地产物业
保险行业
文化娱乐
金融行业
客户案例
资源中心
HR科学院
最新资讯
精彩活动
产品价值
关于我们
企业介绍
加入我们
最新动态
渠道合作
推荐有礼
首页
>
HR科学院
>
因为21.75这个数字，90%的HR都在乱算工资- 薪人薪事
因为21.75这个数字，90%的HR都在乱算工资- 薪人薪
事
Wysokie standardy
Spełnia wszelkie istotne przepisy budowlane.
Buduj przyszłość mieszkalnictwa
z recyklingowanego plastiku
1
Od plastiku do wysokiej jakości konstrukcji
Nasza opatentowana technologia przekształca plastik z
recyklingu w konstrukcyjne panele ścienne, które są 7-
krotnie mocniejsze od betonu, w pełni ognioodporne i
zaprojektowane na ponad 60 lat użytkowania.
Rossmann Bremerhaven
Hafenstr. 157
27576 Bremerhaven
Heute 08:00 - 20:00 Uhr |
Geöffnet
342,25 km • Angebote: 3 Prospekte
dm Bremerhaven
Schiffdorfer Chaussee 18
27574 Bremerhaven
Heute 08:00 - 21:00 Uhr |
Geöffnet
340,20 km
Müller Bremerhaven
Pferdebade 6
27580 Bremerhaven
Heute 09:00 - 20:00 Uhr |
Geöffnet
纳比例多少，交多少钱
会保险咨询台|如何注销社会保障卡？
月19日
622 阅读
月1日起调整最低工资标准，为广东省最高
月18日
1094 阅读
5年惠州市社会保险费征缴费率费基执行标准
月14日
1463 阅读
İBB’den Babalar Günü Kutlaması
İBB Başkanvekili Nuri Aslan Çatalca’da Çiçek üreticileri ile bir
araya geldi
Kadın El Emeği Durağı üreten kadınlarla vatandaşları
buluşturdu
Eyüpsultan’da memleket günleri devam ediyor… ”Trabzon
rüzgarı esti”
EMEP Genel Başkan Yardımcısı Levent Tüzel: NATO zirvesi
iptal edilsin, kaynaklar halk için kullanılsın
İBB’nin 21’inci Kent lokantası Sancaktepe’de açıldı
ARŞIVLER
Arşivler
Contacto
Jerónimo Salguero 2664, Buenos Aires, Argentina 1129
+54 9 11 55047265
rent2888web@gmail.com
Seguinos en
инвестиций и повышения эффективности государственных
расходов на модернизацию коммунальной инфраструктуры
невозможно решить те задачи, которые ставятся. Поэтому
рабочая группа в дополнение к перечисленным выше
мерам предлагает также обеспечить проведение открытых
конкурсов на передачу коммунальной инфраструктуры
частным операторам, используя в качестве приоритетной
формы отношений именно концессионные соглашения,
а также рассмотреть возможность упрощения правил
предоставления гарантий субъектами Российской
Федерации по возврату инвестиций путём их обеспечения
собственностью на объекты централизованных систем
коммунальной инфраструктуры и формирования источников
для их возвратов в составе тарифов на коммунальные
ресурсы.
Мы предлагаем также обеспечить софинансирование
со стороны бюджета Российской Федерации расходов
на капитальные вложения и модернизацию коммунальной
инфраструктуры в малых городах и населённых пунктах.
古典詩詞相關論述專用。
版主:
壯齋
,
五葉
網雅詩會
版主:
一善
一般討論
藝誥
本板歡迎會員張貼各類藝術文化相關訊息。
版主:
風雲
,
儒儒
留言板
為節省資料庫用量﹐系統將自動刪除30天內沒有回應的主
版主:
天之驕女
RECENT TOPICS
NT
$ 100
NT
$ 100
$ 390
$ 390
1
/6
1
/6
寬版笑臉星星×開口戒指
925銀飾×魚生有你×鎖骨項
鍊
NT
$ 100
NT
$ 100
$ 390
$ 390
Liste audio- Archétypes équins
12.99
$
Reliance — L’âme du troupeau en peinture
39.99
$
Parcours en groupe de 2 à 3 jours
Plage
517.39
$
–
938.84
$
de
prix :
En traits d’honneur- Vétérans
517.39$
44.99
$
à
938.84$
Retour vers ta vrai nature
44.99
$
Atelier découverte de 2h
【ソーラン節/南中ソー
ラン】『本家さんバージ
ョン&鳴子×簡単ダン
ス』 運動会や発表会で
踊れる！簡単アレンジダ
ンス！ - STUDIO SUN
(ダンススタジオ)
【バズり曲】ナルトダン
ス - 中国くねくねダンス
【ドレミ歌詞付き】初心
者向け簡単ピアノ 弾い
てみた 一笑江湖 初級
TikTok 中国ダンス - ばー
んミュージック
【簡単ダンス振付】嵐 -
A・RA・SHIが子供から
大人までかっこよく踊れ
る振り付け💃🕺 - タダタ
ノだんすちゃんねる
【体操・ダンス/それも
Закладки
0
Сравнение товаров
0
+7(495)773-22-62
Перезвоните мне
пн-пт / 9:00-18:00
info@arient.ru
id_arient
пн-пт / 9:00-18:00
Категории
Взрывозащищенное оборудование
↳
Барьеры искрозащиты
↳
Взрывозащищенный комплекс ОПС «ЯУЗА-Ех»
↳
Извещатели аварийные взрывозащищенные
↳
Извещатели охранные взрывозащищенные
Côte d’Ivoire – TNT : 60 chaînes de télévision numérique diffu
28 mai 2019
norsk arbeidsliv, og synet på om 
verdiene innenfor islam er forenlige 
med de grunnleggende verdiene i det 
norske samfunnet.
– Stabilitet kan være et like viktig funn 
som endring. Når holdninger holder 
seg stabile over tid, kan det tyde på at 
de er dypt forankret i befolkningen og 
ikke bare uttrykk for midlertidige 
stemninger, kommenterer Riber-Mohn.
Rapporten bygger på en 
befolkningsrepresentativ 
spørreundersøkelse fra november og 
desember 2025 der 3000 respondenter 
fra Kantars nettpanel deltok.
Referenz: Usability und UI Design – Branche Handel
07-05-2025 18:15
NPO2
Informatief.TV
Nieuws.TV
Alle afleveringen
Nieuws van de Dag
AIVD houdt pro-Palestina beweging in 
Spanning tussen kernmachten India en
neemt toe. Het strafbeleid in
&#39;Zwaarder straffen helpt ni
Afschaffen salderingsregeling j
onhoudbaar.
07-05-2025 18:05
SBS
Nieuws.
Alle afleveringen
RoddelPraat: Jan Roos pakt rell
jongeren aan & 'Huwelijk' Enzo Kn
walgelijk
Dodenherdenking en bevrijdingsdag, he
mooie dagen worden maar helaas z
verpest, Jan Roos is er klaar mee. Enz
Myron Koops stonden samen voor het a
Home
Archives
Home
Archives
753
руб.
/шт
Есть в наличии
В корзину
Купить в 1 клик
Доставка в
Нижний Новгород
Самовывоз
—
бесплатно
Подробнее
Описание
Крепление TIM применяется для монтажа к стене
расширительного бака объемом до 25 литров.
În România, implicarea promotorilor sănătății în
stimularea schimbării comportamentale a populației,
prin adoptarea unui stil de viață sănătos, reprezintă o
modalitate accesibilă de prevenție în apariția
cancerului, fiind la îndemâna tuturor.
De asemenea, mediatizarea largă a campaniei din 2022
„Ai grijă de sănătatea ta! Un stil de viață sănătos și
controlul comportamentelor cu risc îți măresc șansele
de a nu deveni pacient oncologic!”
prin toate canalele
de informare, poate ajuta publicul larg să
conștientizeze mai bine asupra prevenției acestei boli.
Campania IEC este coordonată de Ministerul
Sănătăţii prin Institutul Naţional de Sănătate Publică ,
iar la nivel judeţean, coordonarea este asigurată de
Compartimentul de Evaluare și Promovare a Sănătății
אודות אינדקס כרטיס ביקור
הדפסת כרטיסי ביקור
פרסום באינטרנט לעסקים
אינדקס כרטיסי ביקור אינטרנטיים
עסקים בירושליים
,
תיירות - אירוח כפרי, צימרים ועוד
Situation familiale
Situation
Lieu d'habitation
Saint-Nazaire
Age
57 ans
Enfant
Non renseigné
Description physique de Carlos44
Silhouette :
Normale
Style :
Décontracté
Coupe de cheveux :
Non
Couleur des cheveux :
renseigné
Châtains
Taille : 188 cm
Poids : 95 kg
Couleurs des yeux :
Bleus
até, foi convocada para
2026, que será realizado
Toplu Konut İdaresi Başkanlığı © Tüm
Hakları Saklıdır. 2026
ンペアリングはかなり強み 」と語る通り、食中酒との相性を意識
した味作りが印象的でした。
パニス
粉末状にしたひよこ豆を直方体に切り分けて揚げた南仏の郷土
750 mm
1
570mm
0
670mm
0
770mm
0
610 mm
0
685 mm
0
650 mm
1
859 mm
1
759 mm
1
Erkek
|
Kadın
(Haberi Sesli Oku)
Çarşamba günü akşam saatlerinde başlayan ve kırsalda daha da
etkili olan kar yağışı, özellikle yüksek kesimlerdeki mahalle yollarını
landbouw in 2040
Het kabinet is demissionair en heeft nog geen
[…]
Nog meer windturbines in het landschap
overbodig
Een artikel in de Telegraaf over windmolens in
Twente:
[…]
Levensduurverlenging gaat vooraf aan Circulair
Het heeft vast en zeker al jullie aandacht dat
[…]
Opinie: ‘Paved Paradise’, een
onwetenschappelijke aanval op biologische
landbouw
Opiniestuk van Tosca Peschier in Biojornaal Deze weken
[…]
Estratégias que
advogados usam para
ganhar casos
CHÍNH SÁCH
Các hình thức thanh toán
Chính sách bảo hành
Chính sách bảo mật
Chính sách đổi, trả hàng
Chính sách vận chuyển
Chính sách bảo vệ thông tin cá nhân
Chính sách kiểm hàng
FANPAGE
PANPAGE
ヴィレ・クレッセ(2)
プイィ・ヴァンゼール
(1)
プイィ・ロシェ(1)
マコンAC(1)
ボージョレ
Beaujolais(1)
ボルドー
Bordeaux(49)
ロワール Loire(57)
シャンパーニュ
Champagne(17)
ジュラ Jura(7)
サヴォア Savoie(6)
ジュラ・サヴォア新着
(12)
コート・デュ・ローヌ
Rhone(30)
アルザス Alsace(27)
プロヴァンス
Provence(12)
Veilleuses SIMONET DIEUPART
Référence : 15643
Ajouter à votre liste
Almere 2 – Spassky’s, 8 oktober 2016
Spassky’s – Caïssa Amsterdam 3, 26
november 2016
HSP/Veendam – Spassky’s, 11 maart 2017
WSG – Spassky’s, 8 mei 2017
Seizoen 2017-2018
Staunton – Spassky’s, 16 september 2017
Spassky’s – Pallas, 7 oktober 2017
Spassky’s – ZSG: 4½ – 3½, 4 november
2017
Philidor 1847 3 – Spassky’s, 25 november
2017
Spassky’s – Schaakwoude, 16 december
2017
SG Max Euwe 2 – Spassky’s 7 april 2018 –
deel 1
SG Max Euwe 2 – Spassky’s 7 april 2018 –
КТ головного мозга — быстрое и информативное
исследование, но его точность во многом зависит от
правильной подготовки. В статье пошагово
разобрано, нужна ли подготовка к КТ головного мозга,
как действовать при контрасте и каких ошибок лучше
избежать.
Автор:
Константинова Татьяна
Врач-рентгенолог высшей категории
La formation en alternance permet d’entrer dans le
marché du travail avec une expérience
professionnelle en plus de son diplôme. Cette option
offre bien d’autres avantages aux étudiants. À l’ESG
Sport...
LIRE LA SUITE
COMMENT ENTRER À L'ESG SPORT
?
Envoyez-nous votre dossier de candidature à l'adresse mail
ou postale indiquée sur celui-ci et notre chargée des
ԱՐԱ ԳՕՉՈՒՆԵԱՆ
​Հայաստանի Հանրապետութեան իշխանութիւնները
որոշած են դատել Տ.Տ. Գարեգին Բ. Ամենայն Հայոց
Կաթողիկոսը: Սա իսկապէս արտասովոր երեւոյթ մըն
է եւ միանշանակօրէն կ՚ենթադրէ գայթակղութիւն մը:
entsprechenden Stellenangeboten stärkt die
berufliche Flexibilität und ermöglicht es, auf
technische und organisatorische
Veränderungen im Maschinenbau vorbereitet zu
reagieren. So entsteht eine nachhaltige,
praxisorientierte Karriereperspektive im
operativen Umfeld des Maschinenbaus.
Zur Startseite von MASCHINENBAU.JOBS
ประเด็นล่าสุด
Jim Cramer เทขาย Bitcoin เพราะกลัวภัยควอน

**Task details:** Starting at the beginning of the records and ending with the line that contains "İBB’den Babalar Günü Kutlaması", write out each line again without any change, including both the first line and that final line.

**Result of this task:**
地产物业
保险行业
文化娱乐
金融行业
客户案例
资源中心
HR科学院
最新资讯
精彩活动
产品价值
关于我们
企业介绍
加入我们
最新动态
渠道合作
推荐有礼
首页
>
HR科学院
>
因为21.75这个数字，90%的HR都在乱算工资- 薪人薪事
因为21.75这个数字，90%的HR都在乱算工资- 薪人薪
事
Wysokie standardy
Spełnia wszelkie istotne przepisy budowlane.
Buduj przyszłość mieszkalnictwa
z recyklingowanego plastiku
1
Od plastiku do wysokiej jakości konstrukcji
Nasza opatentowana technologia przekształca plastik z
recyklingu w konstrukcyjne panele ścienne, które są 7-
krotnie mocniejsze od betonu, w pełni ognioodporne i
zaprojektowane na ponad 60 lat użytkowania.
Rossmann Bremerhaven
Hafenstr. 157
27576 Bremerhaven
Heute 08:00 - 20:00 Uhr |
Geöffnet
342,25 km • Angebote: 3 Prospekte
dm Bremerhaven
Schiffdorfer Chaussee 18
27574 Bremerhaven
Heute 08:00 - 21:00 Uhr |
Geöffnet
340,20 km
Müller Bremerhaven
Pferdebade 6
27580 Bremerhaven
Heute 09:00 - 20:00 Uhr |
Geöffnet
纳比例多少，交多少钱
会保险咨询台|如何注销社会保障卡？
月19日
622 阅读
月1日起调整最低工资标准，为广东省最高
月18日
1094 阅读
5年惠州市社会保险费征缴费率费基执行标准
月14日
1463 阅读
İBB’den Babalar Günü Kutlaması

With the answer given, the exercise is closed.